Handling web scraper pagination

Created by Kai Sasaki, Modified on Mon, 21 Nov, 2022 at 12:59 AM by Kai Sasaki

Sometimes we want to collect information from a URL where all the data is not shown at first.

In web development, multiple pagination types can be implemented. These are the supported pagination methods we currently support:

Infinite scroll (time constrained)

Infinite scroll is when you scroll to the end of a page and more items are loaded and appended to the list.

In this case, we will automatically scroll to the bottom of the page and wait for new results. Since websites have different response times, and sometimes fetching new results is not instant, we can define a wait time (in seconds) to decide when to stop the scraper.

For example, if you define 4 seconds, we will scroll to the bottom and wait 4 seconds. If more results are loaded, we will repeat the process. When no more results are loaded after 4 seconds, we will stop the scraper and return the results.

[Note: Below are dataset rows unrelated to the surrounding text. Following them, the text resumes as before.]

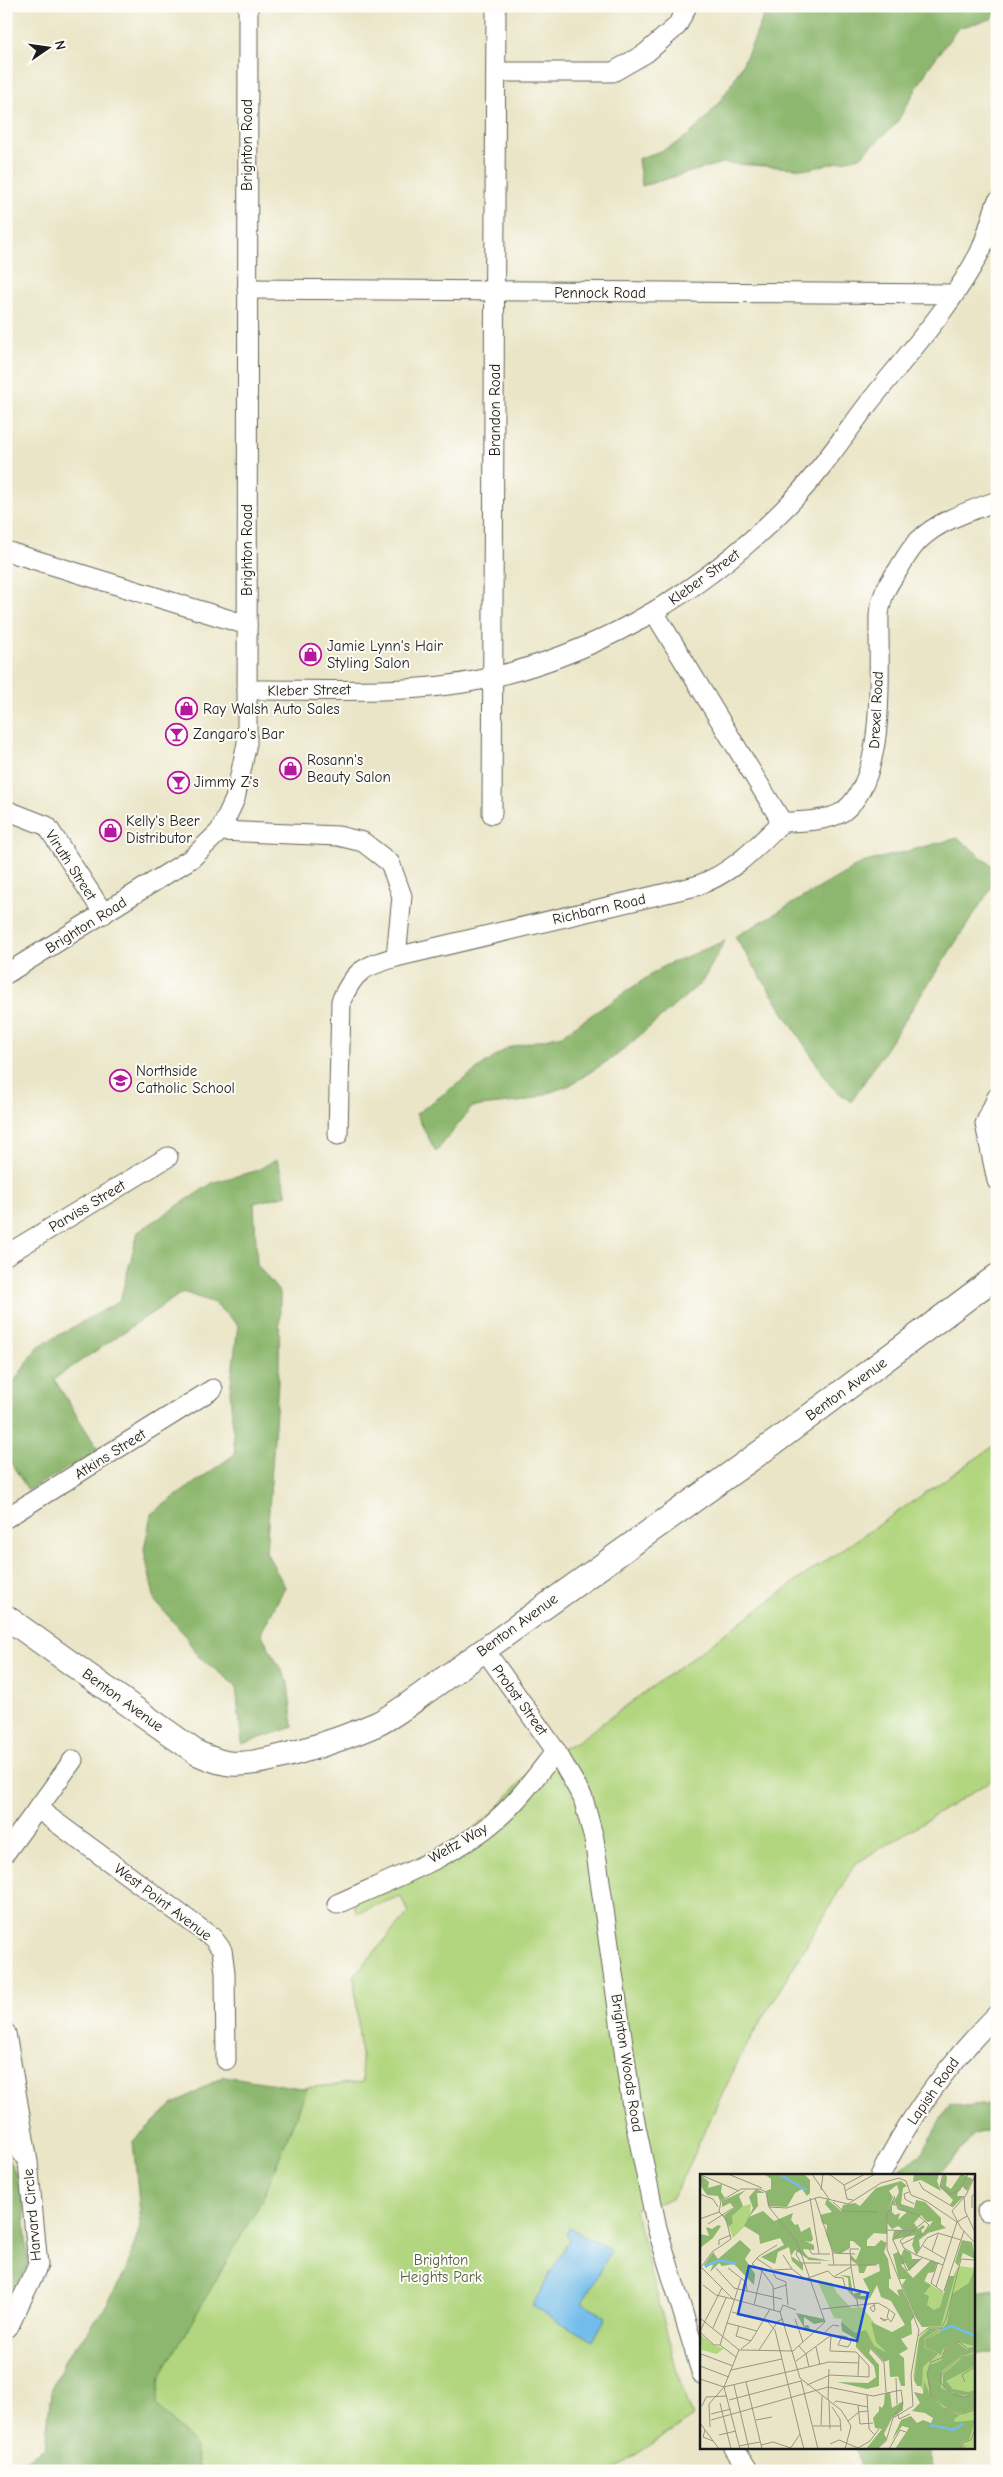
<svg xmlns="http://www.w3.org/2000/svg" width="1003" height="2477" viewBox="0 0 1003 2477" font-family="'Comic Neue',sans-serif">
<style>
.green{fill:#b2d67f;stroke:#67794e}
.forest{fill:#8db76e;stroke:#546a45}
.water{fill:#71bcea;stroke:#466c83}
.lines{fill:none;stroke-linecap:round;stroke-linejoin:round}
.minor-casing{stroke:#646258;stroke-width:21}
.major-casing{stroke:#646258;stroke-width:26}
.minor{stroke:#fff;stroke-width:19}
.major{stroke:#fff;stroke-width:24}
.labels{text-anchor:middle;stroke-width:4;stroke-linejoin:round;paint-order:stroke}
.street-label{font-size:15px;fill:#1c1c1c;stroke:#fdfcf7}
.poi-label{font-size:15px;fill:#1c1c1c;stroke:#fdfcf7;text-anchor:start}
.park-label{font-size:15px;fill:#505d3f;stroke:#fdfcf7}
.inset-river{fill:none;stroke:#71bcea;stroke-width:2.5}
.inset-road{fill:none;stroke:#989582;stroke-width:1}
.view{fill:#1d4ed8;fill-opacity:0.15;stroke:#1d4ed8;stroke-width:2.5}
.inset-edge{fill:none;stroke:#1c1c1c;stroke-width:2.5}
</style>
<rect width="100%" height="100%" fill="#fdfcf7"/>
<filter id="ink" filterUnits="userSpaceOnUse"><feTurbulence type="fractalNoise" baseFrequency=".02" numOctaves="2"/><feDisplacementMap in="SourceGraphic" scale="10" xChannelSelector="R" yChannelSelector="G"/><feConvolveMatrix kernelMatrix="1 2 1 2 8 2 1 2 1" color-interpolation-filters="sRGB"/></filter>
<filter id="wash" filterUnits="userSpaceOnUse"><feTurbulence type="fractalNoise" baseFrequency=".0096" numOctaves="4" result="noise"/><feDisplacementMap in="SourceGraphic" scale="20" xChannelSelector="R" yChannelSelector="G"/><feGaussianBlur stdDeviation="1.12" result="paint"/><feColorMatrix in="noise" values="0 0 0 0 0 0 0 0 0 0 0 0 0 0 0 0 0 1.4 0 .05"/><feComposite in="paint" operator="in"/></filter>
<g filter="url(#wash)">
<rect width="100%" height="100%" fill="#eae5c6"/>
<!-- green -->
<polygon class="green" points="997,1444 997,1777 855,1864 743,2051 672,2199 635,2210 678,2376 693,2417 611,2471 65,2471 255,2093 363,2082 354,1976 409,1912 400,1896 357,1913 346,1887 394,1870 461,1838 493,1813 541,1759 578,1741 805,1575"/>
<!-- forest -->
<g class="forest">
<path d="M767 6H997V13L991 19 958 28 929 67 896 124 860 157 808 169 722 163 642 186 638 159C651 154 666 150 677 143 722 115 750 54 767 6Z"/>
<polygon points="958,838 997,870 997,879 851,1102 831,1086 735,937 862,863"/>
<polygon points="725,941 702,982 617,1055 570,1085 526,1101 472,1107 436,1152 416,1114 507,1048 562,1035 664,966"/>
<polygon points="277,1159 287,1195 254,1203 257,1265 280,1293 279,1367 266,1552 285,1587 261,1633 288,1683 293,1727 242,1744 236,1686 198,1656 184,1634 155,1601 144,1550 151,1514 235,1454 230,1391 238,1325 214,1303 183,1292 54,1379 99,1451 28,1490 6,1455 6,1385 15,1380 39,1346 120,1301 138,1232 214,1182 256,1171"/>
<polygon points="224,2076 307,2089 263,2198 160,2377 157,2405 194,2444 200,2471 6,2471 45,2448 51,2392 65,2360 101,2314 125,2273 141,2224 133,2141 172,2105"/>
<polygon points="950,2103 965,2107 997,2103 997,2128 974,2134 947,2166 934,2176 890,2176 922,2153"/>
<polygon points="6,2156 22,2184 28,2265 6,2310"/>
<polygon points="997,2290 997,2351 974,2355 974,2293"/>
<polygon points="855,2448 926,2448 934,2471 861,2471"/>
</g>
<!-- water -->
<polygon class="water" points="570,2228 611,2251 582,2303 606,2317 593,2341 532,2306 570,2238 566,2236"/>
</g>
<g filter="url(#ink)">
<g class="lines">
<defs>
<g id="minor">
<polyline points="496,72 613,72 646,53 677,26 687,6"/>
<polyline points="247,289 954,294"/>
<polyline points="6,551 247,625"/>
<path d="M654 612 782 822C798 822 833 821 845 810 888 775 878 667 879 615 881 597 887 585 898 570 904 560 910 549 918 541 939 520 970 511 997 501"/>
<path d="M247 690C328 689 414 696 493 677 607 650 709 587 790 503 819 473 843 437 868 404 905 357 953 305 980 252 987 237 991 218 997 202"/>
<polyline points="6,810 47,826 104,914"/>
<polyline points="492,814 496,6"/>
<path d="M220 831 338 836 363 842 390 863 402 896 396 957C364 967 355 969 341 1001L338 1135"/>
<path d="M396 957 696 886C733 873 754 849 782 822"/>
<polyline points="6,974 192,858 220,831 235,799 247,743 248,6"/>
<polyline points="997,1097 985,1124 997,1181"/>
<polyline points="6,1255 168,1157"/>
<polyline points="6,1518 213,1389"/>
<polyline points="484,1649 556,1751 583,1798 594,1839 632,2107 657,2228 702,2375"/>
<polyline points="38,1809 213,1938 222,1950 225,1972 226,2060"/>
<polyline points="6,1852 73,1760"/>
<path d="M337 1904C385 1882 457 1855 496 1820 519 1800 537 1775 556 1751"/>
<polyline points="6,2033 28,2162 38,2265 10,2324 6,2328"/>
<polyline points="6,2131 25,2157"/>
<path d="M880 2176C910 2114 949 2063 997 2014"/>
<polyline points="987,2211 997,2209"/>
<polyline points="734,2448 749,2471"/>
</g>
<path id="major" d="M6 1617 197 1753C206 1757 215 1761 226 1763 258 1769 345 1738 377 1724 396 1715 414 1700 431 1688L779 1439 997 1276"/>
</defs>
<!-- minor casing -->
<use href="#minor" class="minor-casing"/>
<!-- major casing -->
<use href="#major" class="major-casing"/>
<!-- minor -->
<use href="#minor" class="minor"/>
<!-- major -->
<use href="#major" class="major"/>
</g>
</g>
<!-- icons -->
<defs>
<symbol id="shop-ring" viewBox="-11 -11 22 22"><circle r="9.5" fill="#fdfcf7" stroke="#b5179e" stroke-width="1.5"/><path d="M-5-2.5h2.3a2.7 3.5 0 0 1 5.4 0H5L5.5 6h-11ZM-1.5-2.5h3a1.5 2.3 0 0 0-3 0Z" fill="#b5179e"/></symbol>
<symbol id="bar-ring" viewBox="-11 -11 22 22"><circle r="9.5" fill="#fdfcf7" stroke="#b5179e" stroke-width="1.5"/><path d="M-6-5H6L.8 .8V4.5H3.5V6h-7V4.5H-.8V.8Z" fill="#b5179e"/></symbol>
<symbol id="school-ring" viewBox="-11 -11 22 22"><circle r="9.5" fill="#fdfcf7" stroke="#b5179e" stroke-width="1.5"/><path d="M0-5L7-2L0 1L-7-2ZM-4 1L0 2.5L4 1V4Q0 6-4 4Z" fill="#b5179e"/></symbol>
</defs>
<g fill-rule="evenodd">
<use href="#shop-ring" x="298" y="642" width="25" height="25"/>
<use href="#shop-ring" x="174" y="696" width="25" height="25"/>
<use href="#bar-ring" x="164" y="722" width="25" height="25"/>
<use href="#shop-ring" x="278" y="756" width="25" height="25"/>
<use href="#bar-ring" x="166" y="770" width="25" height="25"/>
<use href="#shop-ring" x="98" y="818" width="25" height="25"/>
<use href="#school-ring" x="108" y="1068" width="25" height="25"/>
</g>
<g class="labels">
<!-- street labels -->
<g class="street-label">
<text transform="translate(247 145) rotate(-90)" y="5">Brighton Road</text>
<text x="600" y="298">Pennock Road</text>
<text transform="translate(495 410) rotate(-90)" y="5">Brandon Road</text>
<text transform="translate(247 550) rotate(-90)" y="5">Brighton Road</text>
<text transform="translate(704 577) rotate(-36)" y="5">Kleber Street</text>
<text transform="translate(309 690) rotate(-1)" y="5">Kleber Street</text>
<text transform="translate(876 710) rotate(-87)" y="5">Drexel Road</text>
<text transform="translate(71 865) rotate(57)" y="5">Viruth Street</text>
<text transform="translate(599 909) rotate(-13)" y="5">Richbarn Road</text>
<text transform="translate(86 925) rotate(-32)" y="5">Brighton Road</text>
<text transform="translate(87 1206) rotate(-31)" y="5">Parviss Street</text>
<text transform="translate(846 1389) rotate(-36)" y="5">Benton Avenue</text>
<text transform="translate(110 1454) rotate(-32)" y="5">Atkins Street</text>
<text transform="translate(517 1625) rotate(-36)" y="5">Benton Avenue</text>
<text transform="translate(123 1700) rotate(36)" y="5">Benton Avenue</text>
<text transform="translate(520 1700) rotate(54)" y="5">Probst Street</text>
<text transform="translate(458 1843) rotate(-30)" y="5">Weltz Way</text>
<text transform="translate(163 1902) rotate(37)" y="5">West Point Avenue</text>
<text transform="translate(627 2063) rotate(81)" y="5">Brighton Woods Road</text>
<text transform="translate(933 2091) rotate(-55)" y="5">Lapish Road</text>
<text transform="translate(32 2215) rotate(-95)" y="5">Harvard Circle</text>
</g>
<!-- poi labels -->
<g class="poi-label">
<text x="327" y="651">Jamie Lynn's Hair<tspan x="327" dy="17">Styling Salon</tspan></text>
<text x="203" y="714">Ray Walsh Auto Sales</text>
<text x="193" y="739">Zangaro's Bar</text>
<text x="307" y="765">Rosann's<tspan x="307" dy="17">Beauty Salon</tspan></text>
<text x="194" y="787">Jimmy Z's</text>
<text x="126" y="826">Kelly's Beer<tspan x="126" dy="17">Distributor</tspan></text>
<text x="136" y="1076">Northside<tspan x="136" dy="17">Catholic School</tspan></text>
</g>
<!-- park labels -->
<g class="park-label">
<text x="441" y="2265">Brighton<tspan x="441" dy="17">Heights Park</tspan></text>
</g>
</g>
<!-- overview -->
<g transform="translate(700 2174)">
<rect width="275" height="275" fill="#eae5c6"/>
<path d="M51 30 49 48 33 64 29 53 33 49 32 42 40 33ZM275 88V275H201L237 255 224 218 213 202 219 163 229 153H224L218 102 245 120 257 94 260 92 273 94ZM117 106 132 109 137 119 151 134 162 133 203 185 202 203H191V187L169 174V181L157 161 141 151 142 145 134 144ZM0 160 15 172 24 174 17 180 2 176Z" fill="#b2d67f"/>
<path d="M0 0 9 8 8 14 22 10 21 18 25 24 20 27 18 22 7 21 0 11ZM64 0H104L110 6V19L107 22 102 15 95 19 87 33 68 32 66 17 71 15V5ZM214 0H239L237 7 241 17 221 6 213 8ZM244 0 247 3 246 12 251 15 261 0 273 5 267 17 262 12 258 18 257 22H264L253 33 250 31 253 26 240 13ZM201 7 207 12 203 14 201 30 214 34 216 26 225 28 241 44V50L246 54 228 59 219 66 220 74 216 81 212 71 215 61 192 66 194 57 203 56 198 52 192 55 187 49V39L194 25 196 32 192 31V38L195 41 200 39 198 46 207 38 199 35 195 26 199 18 197 11 189 17 193 23 187 38V60L174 59 167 66V72H175L181 66 187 69 184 78 188 85 191 105H189V114L199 122 197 116 202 115 214 143 211 147 212 160 201 165 208 175 199 180 204 184 205 212H201L198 202 190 203 189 186 184 188 171 174 169 179 179 191V212L167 215 137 208 168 209 176 203 174 192 156 173V165L142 157 141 148 155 159 166 156 174 172 187 179 176 168 171 148 192 158 205 151 191 127 181 123 177 111 170 124 166 126 157 125 149 117 148 104 140 101 150 102 153 120 162 117 160 122H168L169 116 163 105 180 97 179 90 167 92 164 99H159L158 91 151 86V81L156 86 161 74 153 67H150V74L140 80 133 78 126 60 127 51 122 49 120 41 132 38 125 30 127 25 141 37 143 31 155 29 160 32 176 14ZM221 41 227 48 233 47 223 60 221 56 225 53 223 51 218 55 214 49ZM56 15 65 19H57L58 32 49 43 63 37 74 47 93 39 91 46 95 51 98 50 101 58 110 53 113 65 111 68 105 67 114 71V76L103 75 104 78 108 83 131 87 109 86 95 76 91 82 103 90V97L92 87 89 73 78 78 75 90 61 83 84 71 80 64 60 70 59 61 44 52 53 34 49 23ZM46 16 39 22 43 32 32 42 33 49 29 53 23 42 34 34 30 29 22 33V27ZM18 51 21 52 13 64 0 74V60L9 62 6 53 12 55ZM40 66 51 76 45 85 55 100 54 111 34 90 22 92 19 89 10 98 13 91 11 89 6 94 4 91 13 78 18 85ZM262 66 272 68 275 85 263 79 258 92 255 88ZM204 75 211 79 212 85H221L209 97 205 89 201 91 213 104 231 86 237 89 234 98 228 99 224 108 231 111 224 120 229 122 227 131 234 136 240 133 249 102H254L257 95 241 152 222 153 214 141 202 111 206 105H199L193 80 198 78 201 82ZM275 93V172L258 168 243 175 241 181 226 172V166L240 158 247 149 252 120 269 109ZM96 139 124 145V148L114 150 104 143V152L108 151 110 155 106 157ZM229 155H238L224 165V173L236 180 223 193 222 212H217L214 206 219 165ZM258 169 267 176 275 173V178L259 183 242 197 241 214 265 223 275 221V235L263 239 248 235 232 223 242 234 260 241 254 245 255 248 275 246 269 266 261 268 263 275H195L209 254 202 252 192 266 201 246 211 242 217 249 223 246 231 249 233 244 225 239 212 237 220 229 214 218 223 220 224 207 230 220 227 200 230 191 242 186 245 176ZM275 181V192L246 207 253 215 268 218 275 216V219L269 222 252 219 243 213V200L262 184ZM190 218 192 234 203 227V236L192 244 184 260 187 265 177 275H166L182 255 175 254 173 244 179 237V232L182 234 184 230 185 219Z" fill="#8db76e" fill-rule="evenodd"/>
<path class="inset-river" d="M79 0 106 16M5 92 20 86 36 90M242 156 252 152 275 162M230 251 254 256 263 250"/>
<path class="inset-road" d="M28 0 62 14M112 0 129 25M129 0 144 11M243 0 240 13 251 20 260 16 268 0M1 1 39 17M275 2 266 21 252 37 261 54 275 69M219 8 223 15 253 33M144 11 147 25 153 26M144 11 165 0M121 16 123 0M145 17 175 0M209 18 204 20 205 25 214 30M0 20 13 25 18 33M194 22 198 35 218 41 229 51 223 60 202 70M264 22 265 37 275 58M110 24 119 80M115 24 132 76 134 91M133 28 143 37 178 38M69 33 87 34 119 23 148 30 181 9 199 4 206 7 211 21 226 27 257 48M272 34V22L275 20M0 45 19 38M225 47 200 67 204 74 216 81 243 91M187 48V39L194 24M8 50 33 34M187 56 215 57M203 56 193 66 207 97 222 84M19 71V66L31 61M223 72 245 85M109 75 112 80H130M98 76 96 80 101 89H121M232 77 238 60M133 79 155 80M83 81 92 95M216 81 227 64 238 59 261 66M56 84 71 94 76 104 86 108V111L74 115M238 88 231 109 243 118M128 91H177M0 92 33 125 80 138 100 204 141 236 151 252 145 275M2 92 12 78 31 65 26 45 19 38 21 27 41 15H60L66 18 69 33M151 93 155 117M16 94 34 114 82 125M28 94 46 108 47 117M73 96 92 95 105 105 128 97 134 103 143 104 145 113 157 126 158 133M135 102 151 93 150 75H159M3 111 16 121 33 125M86 111 88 131M236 113 257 48 267 42M244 117 264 57M174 129 175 136 173 138 170 134 174 131M54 131 62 97M122 135 178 129 187 134 195 140 191 148 187 143 189 136M74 136 73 112 62 97 52 90 59 82 77 71M32 138 68 148 75 156 100 260 90 275M80 138 83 131 96 136M0 144 39 176M95 145 103 168M186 146 180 144 184 147 188 145M27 149 57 157M39 152 36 162 51 167M13 154 26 124M0 157 22 114M0 158 14 171H20L41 105M125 158 133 151 139 152M218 162 228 154H241M20 171 36 183M99 172 106 180 109 193M116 173 120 191M275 173 268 175 259 168 245 175 242 184 231 188 227 199 231 221 243 234 262 240 275 236M41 175 51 167 70 135M171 175 184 189 186 218M59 176 78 147 83 145M1 180 33 192M275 180 259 184 241 200 240 208 252 220 265 223 275 220M96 187 130 162H142L147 163 151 168 148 173 138 171 142 162M229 188 237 180 225 172V166L241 155 246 145 261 85 275 86M0 192 29 203M31 196 82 185M158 202 159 181M196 204 197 230M0 205 24 213 129 188 159 189M101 206 118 275M46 208 62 275M265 208 262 201 275 193M34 211 49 275M107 211 130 201 169 203V192L156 178 130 177 131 162M24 213 40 275M167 221 169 255 175 261M29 226 101 207M128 226 129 195M129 227 130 255M20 229 31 275M134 229 136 227 168 233M158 231 160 250 173 249M2 232 6 223 27 222M132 233 140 245 141 257M11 240 31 235M198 240 199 245 210 240M11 246 128 213 173 222 201 216 203 230 193 243M56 246 72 243M148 247 159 238 168 237M0 249 19 275M121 251 122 222M113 252H141M10 253 9 230 24 213 39 176 93 177 125 148 97 68 69 33M5 256 3 263 13 267M100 260 104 275M19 261 36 257M130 270 139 266 158 274 170 267 179 255M61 271 73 268 91 274M39 272 60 268M177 275 186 267 193 244 213 232 211 201 219 156 187 75V49M189 275 200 256 206 258M265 275 262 269 271 266 275 255"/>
<path class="view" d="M49 92 168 119 157 167 38 140Z"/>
<rect width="275" height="275" class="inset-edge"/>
</g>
<!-- margin -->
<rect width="1003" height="2477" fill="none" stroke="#fdfcf7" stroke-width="25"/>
<!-- north arrow -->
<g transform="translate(48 48) rotate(77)" stroke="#fdfcf7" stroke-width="4" paint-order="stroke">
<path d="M0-4L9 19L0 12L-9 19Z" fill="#1c1c1c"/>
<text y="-8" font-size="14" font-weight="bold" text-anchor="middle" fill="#1c1c1c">N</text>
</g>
</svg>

Infinite scroll (text search)

This type of pagination is also an infinite scroll, but in this case, we wait until we see a specific text in the website's content.

This is useful if the page where you are extracting from, displays a special message when all items are loaded.

For example, if the website displays a “No more items to load” or you know the items are sorted in a certain way, and you have a unique string from the last item.

Once we see this text, we will stop the scraper.

Pagination is resource intensive, and we cannot scroll forever. We currently have a 120 seconds timeout, and after this time, the scraper will end.